A Quarter Everyone Wants to Forget
In the Aug. 3, 2020 issue of Airline Weekly, we’ll take an in-depth look at the U.S. airline industry’s second-quarter results. It’s not pretty. As we all know now, the quarter started terribly, with a ghastly April. Airlines were hopeful that travel would start to recover over the summer, and it did start to rebound in May and June. Then the coronavirus began rampaging in parts of the country that had been relatively unscathed, including the all-important leisure market of Florida.
So what’s in store this autumn? Brett “The Cranky Flier” Snyder, who will be a guest on our Mon., Aug. 3 livestream, answered with an expletive. We don’t have a crystal ball, but we tend to agree. Throughput at Transportation Security Administration (TSA) checkpoints appears to have plateaued. It rose through May and June, but the last two weeks have seen the first week-over-week declines since the pandemic started.
Airlines have signaled what they expect.
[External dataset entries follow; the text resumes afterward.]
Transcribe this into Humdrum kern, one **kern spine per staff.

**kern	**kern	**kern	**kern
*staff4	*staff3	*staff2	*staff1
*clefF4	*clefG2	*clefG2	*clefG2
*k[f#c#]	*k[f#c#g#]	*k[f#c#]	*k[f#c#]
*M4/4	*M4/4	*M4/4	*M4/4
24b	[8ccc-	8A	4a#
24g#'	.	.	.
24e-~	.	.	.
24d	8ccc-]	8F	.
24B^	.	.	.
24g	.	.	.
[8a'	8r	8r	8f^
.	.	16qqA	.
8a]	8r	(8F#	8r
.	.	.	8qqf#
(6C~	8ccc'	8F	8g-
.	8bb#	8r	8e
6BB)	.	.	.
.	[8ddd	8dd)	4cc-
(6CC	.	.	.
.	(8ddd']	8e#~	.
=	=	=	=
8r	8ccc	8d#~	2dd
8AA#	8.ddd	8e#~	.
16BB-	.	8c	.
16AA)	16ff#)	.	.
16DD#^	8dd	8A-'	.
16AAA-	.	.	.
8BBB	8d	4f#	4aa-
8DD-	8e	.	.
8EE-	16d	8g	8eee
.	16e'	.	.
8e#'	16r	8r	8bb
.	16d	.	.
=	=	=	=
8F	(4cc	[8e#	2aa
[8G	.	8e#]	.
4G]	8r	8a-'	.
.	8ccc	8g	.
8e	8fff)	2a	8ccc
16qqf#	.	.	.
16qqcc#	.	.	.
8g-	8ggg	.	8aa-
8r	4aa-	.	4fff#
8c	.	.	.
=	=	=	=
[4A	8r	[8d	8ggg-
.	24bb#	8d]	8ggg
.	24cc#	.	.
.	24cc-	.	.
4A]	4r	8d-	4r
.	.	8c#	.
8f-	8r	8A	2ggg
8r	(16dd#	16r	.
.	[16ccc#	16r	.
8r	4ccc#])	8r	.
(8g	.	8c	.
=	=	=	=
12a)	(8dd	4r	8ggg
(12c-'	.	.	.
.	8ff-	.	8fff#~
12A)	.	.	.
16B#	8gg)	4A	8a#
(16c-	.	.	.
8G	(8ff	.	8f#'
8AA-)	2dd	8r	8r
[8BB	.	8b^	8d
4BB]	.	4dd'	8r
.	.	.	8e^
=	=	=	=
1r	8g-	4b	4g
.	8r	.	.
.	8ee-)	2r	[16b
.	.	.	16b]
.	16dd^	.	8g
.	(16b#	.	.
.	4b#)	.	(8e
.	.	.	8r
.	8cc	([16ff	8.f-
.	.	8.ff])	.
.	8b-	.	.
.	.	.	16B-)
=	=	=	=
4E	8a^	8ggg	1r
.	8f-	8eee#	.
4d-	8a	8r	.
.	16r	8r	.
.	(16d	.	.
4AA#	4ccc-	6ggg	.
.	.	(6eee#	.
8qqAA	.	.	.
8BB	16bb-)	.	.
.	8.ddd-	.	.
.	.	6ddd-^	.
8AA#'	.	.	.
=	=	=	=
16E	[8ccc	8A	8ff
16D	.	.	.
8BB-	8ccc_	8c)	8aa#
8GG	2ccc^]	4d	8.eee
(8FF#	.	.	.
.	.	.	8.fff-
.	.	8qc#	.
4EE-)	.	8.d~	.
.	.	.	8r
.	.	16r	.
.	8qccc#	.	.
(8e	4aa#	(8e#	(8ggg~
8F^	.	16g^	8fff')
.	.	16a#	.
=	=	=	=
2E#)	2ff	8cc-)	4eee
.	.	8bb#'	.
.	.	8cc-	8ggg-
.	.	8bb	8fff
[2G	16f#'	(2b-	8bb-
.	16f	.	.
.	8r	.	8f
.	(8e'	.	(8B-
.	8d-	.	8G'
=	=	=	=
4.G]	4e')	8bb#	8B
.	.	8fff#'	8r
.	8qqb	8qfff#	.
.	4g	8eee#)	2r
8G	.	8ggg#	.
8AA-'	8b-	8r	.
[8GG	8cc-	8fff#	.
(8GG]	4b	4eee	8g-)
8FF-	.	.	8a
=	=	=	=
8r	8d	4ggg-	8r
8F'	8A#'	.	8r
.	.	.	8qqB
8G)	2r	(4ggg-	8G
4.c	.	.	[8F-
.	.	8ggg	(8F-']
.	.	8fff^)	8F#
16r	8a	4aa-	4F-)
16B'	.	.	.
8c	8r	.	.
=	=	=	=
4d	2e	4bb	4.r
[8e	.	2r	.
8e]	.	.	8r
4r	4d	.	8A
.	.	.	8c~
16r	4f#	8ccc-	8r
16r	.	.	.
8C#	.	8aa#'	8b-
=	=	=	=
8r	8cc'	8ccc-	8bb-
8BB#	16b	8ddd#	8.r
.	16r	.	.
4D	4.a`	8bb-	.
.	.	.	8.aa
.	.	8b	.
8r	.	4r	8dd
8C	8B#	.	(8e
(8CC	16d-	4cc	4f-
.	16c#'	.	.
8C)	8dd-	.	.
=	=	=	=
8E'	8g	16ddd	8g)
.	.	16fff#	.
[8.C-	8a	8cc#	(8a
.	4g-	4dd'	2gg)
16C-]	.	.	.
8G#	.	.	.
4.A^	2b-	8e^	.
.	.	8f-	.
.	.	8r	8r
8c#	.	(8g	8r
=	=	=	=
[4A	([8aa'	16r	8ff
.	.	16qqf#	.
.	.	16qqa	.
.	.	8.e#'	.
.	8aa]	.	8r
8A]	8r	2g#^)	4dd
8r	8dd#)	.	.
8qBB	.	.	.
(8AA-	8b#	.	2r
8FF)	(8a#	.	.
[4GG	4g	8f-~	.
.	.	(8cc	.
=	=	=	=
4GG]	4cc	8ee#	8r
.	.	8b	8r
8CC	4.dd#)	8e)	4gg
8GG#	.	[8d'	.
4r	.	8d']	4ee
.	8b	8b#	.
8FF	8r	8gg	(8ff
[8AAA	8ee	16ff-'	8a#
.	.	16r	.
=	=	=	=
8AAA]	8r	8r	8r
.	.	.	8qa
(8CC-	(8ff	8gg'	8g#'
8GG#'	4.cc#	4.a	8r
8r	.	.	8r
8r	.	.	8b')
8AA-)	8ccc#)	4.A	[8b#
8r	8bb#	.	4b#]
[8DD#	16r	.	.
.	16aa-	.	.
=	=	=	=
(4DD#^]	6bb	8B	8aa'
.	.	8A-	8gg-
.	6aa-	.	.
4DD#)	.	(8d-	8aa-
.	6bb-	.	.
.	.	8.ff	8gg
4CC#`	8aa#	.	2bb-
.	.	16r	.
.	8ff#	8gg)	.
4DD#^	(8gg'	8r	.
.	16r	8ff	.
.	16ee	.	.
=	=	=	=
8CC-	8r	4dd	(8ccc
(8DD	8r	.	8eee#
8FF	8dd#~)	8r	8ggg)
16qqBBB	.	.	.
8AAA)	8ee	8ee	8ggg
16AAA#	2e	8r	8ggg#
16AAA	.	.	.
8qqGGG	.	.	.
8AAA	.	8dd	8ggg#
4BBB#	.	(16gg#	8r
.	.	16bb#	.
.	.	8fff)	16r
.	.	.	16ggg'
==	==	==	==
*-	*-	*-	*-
Today, Delta bid goodbye to 17,000 employees — almost 20% — who opted for voluntary separation. It may still have to furlough employees after Sept. 30, when the CARES Act strictures on furloughing employees expires, CEO Ed Bastian warned. United in a memo to pilots said it may need to reduce its pilot ranks by one-third. Southwest has said it will be 25% smaller, as it expects that roughly that many employees will leave the company or take leaves of absence. And Hawaiian sent its pilots a notice that more than 200 could be furloughed.
Without more Congressional payroll support, there will be thousands of furloughs and layoffs on Oct. 1. Southwest CEO Gary Kelly has joined the chorus calling for more federal payroll support, but whether Congress has the appetite for it remains unclear today.
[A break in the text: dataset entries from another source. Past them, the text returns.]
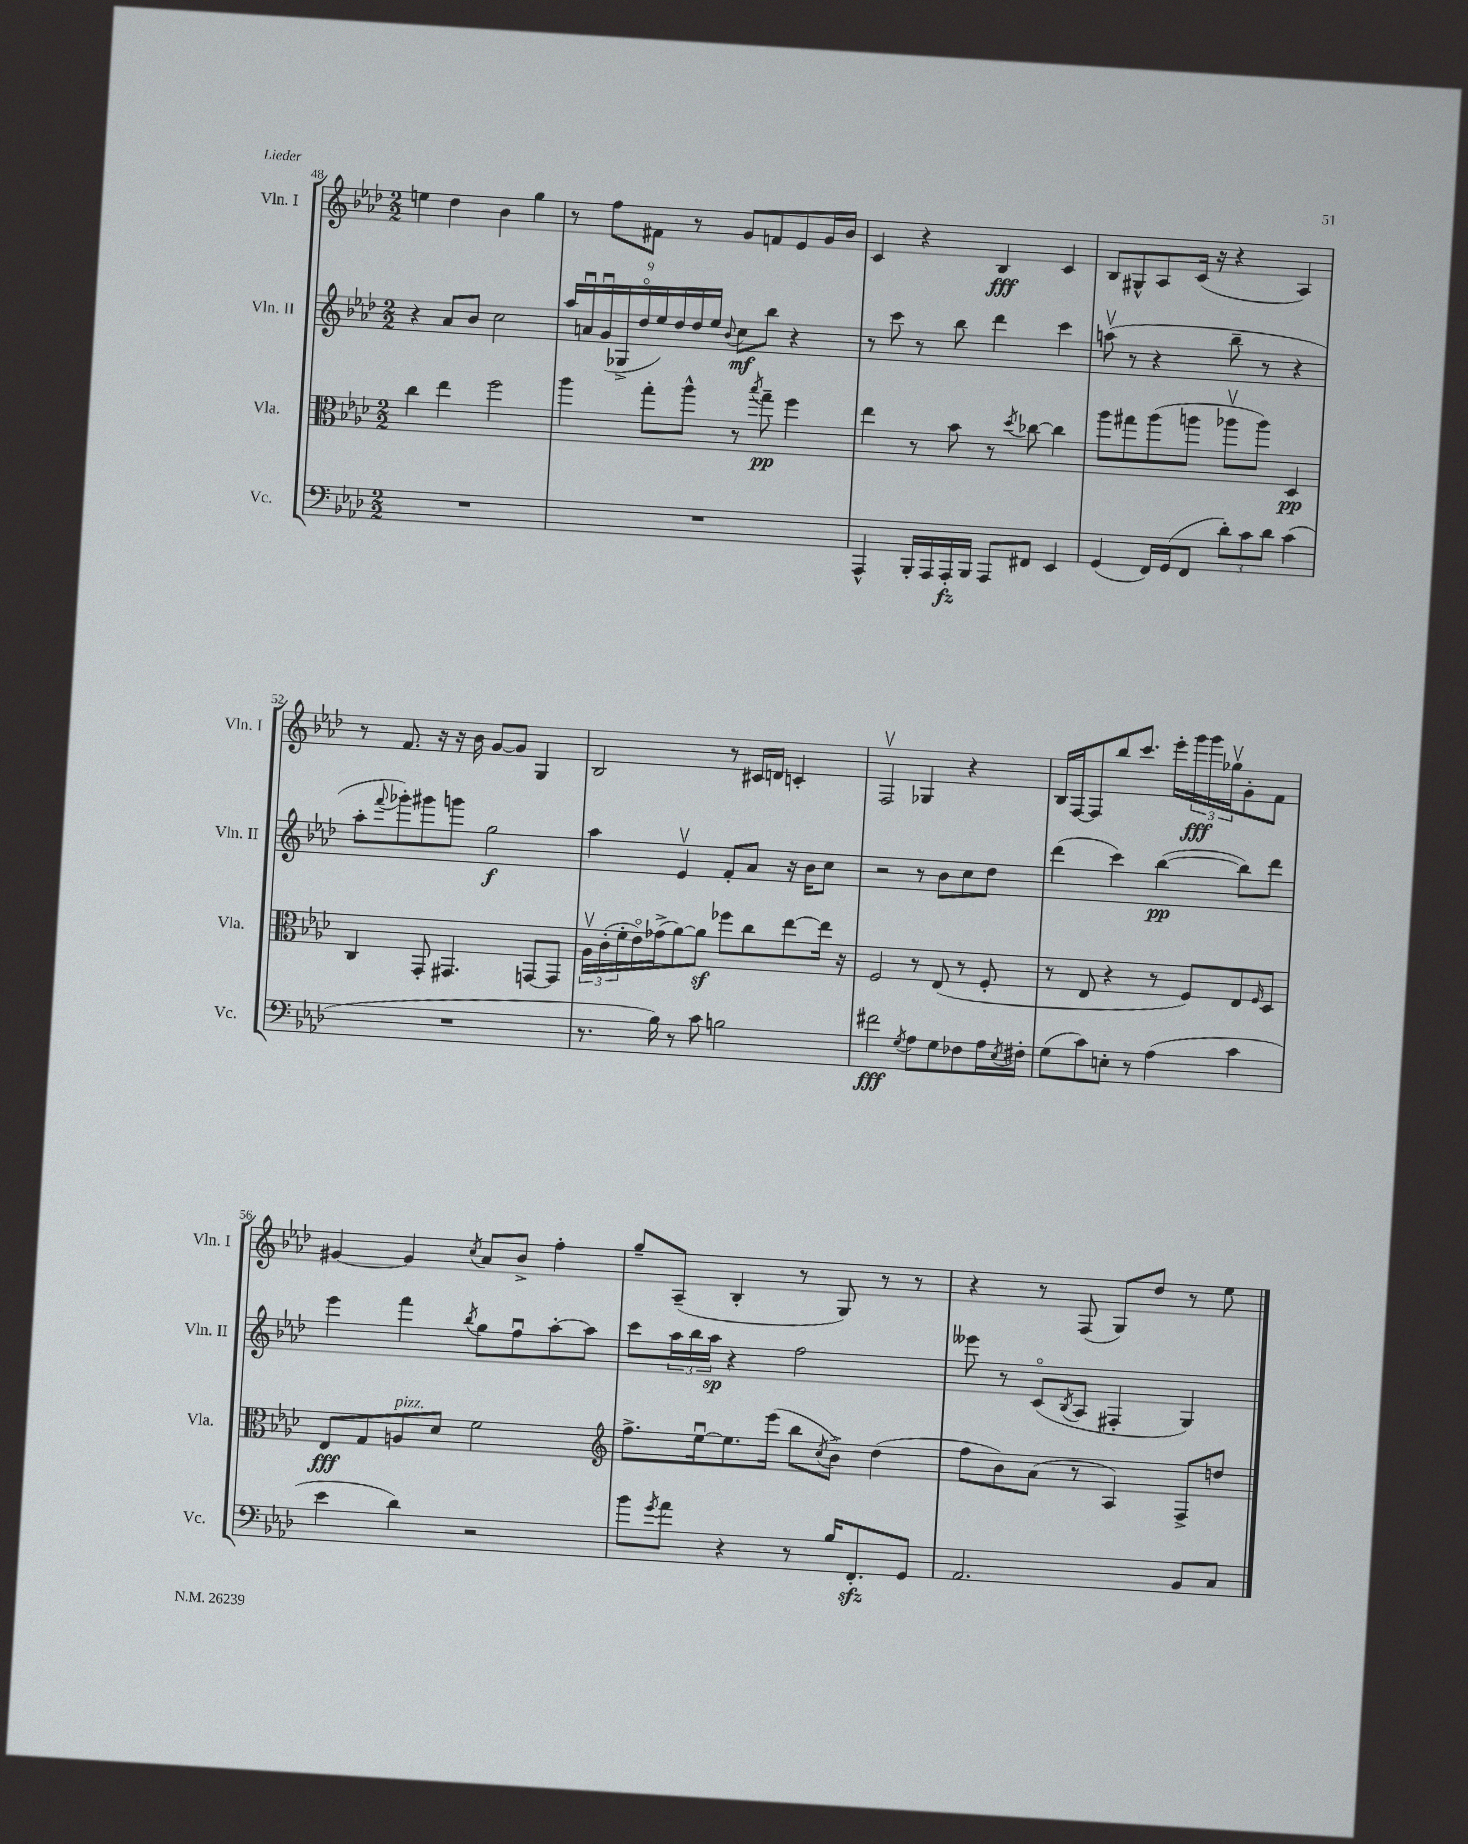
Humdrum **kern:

**kern	**kern	**kern	**kern
*staff4	*staff3	*staff2	*staff1
*clefF4	*clefC3	*clefG2	*clefG2
*k[b-e-a-d-]	*k[b-e-a-d-]	*k[b-e-a-d-]	*k[b-e-a-d-]
*M2/2	*M2/2	*M2/2	*M2/2
1r	4cc\	4r	4ee\
.	4ee-\	8a-/L	4dd-\
.	.	8b-/J	.
.	2ff\	2cc\	4b-\
.	.	.	4gg\
=	=	=	=
1r	4aa-\	18aa-/LL	8r
.	.	18au/	.
.	.	(18gu/	.
.	.	.	8ff\L
.	.	18G-^/	.
.	.	18dd-o/	.
.	8gg'\L	.	8f#\J
.	.	18ee-/)	.
.	.	18dd-/	.
.	8aa-^^\J	.	8r
.	.	18dd-/	.
.	.	18ee-/JJ	.
.	.	8qqb-/	.
.	8r	8cc\L	8g/L
.	8qbb-/	.	.
.	8gg~\	8bb-\J	8f/
.	4ff\	4r	8e-/
.	.	.	16g/L
.	.	.	16b-/JJ
=	=	=	=
4AAA-^^/	4ee-\	8r	4c/
.	.	8ccc\	.
16BBB-'/LL	8r	8r	4r
16AAA-/	.	.	.
16AAA-'/	8b-\	8bb-\	.
16BBB-/JJ	.	.	.
8AAA-/L	8r	4ddd-\	4B-/
.	8qdd-/	.	.
8FF#/J	[8cc-\	.	.
4EE-/	4cc-\]	4ccc\	4c/
=	=	=	=
(4GG/	8aa-\L	(8aav\	8B-/L
.	8gg#\	8r	8G#^^/
16FF/LL)	(8aa-\	4r	8A-/
(16GG/J	.	.	.
8FF/J	8aa\J	.	(16c/Jk
.	.	.	16r
12d-'\L)	8aa-v\L	8bb-~\	4r
12c\	.	.	.
.	8aa-\J)	8r	.
12d-\J	.	.	.
(4c\	4D-/	4r	4A-/)
=	=	=	=
1r	4C/	8aa-'\L	8r
.	.	8qqfff/	.
.	.	8ggg-'\)	8.f/
.	8GG'/	8ggg#\	.
.	.	.	16r
.	4.GG#/	8ggg\J	16r
.	.	.	16b-\
.	.	2gg\	[8g/L
.	.	.	8g/]J
.	[8GG/L	.	4G/
.	8GG/]J	.	.
=	=	=	=
8.r	24A-v\LL	4aa-\	2B-/
.	(24c'\	.	.
.	24f'\	.	.
.	16e-o\)	.	.
16B-\)	(16g-^\J	.	.
8r	[8a-\)	4e-v/	.
8c\	8a-\]J	.	.
2B\	8ff-\L	8f'/L	8r
.	8cc\	8a-/J	16c#/LL
.	.	.	16d/JJ
.	[8ee-\	16r	4c'/
.	.	16b-\LK	.
.	16ee-\]Jk	8cc\J	.
.	16r	.	.
=	=	=	=
2f#\	2F/	2r	2Fv/
8qG/	.	.	.
8A-\L	8r	8r	4G-/
8G\	(8E-/	8b-\L	.
8F-\	8r	8cc\	4r
16A-\L	8F'/	8dd-\J	.
8qE-/	.	.	.
16F#'\JJ	.	.	.
=	=	=	=
(8G\L	8r	(4ddd-\	16B-/LL
.	.	.	[16F/J
8c\)	8E-/	.	8F/]
8E'\J	4r	4ccc\)	8bb-/
8r	.	.	8.ccc/J
(4A-\	8r	([4bb-\	.
.	.	.	16eee-'\LL
.	8F/L)	.	24ggg\
.	.	.	24ggg\
.	.	.	24gg-v\J
4c\	8E-/	8bb-\]L)	8g'\
.	16qqF/	.	.
.	8D-/J	8ddd-\J	8f\J
=	=	=	=
4e-\	8E-/L	4eee-\	[4g#/
.	8G/	.	.
4d-\)	8A/	4fff\	4g#/]
.	8d-/J	.	.
.	.	8qbb-/	8qcc/
2r	2f\	8gg\L	8a-/L
.	.	8ffu\	8b-^/J
.	.	[8aa-'\	4ff'\
.	.	8aa-\]J	.
=	=	=	=
*	*clefG2	*	*
8b-\L	8.ff^\L	8ccc\L	8gg~/L
8qg/	.	.	.
8a-\J	.	24aa-\L	(8A-~/J
.	.	24bb-\	.
.	[16ee-u\k	.	.
.	.	24aa-\JJ	.
4r	8.ee-\]	4r	4B-'/
.	(16eee-\Jk	.	.
8r	8bb-\L	2ff\	8r
.	8qcc/	.	.
16B-/LK	8b-^\J)	.	8G/)
8.FF'/	.	.	.
.	(4dd-\	.	8r
8GG/J	.	.	8r
=	=	=	=
2.AA-/	8ff\L	8eee--\	4r
.	8b-\)	8r	.
.	(8a-\J	(8co/L	8r
.	.	8qB-/	.
.	8r	8A-/J	(8F/
.	4A-/)	4F#'/	8G/L)
.	.	.	8dd-/J
8BB-/L	8F^/L	4G/)	8r
8C/J	8dd/J	.	8ee-\
==	==	==	==
*-	*-	*-	*-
So one thing is clear: It will be a smaller industry in the U.S., with fewer airline employees and fewer flights. If demand starts to return, airlines say they can quickly spool back up by recalling furloughed employees or those that have taken extended leaves of absence. But if demand continues to crater, every CEO has warned that there could be even more reductions in force than originally planned.
In other words, when CEOs say the pandemic is a crisis unlike any other in the airline industry’s century of existence, they’re not wrong.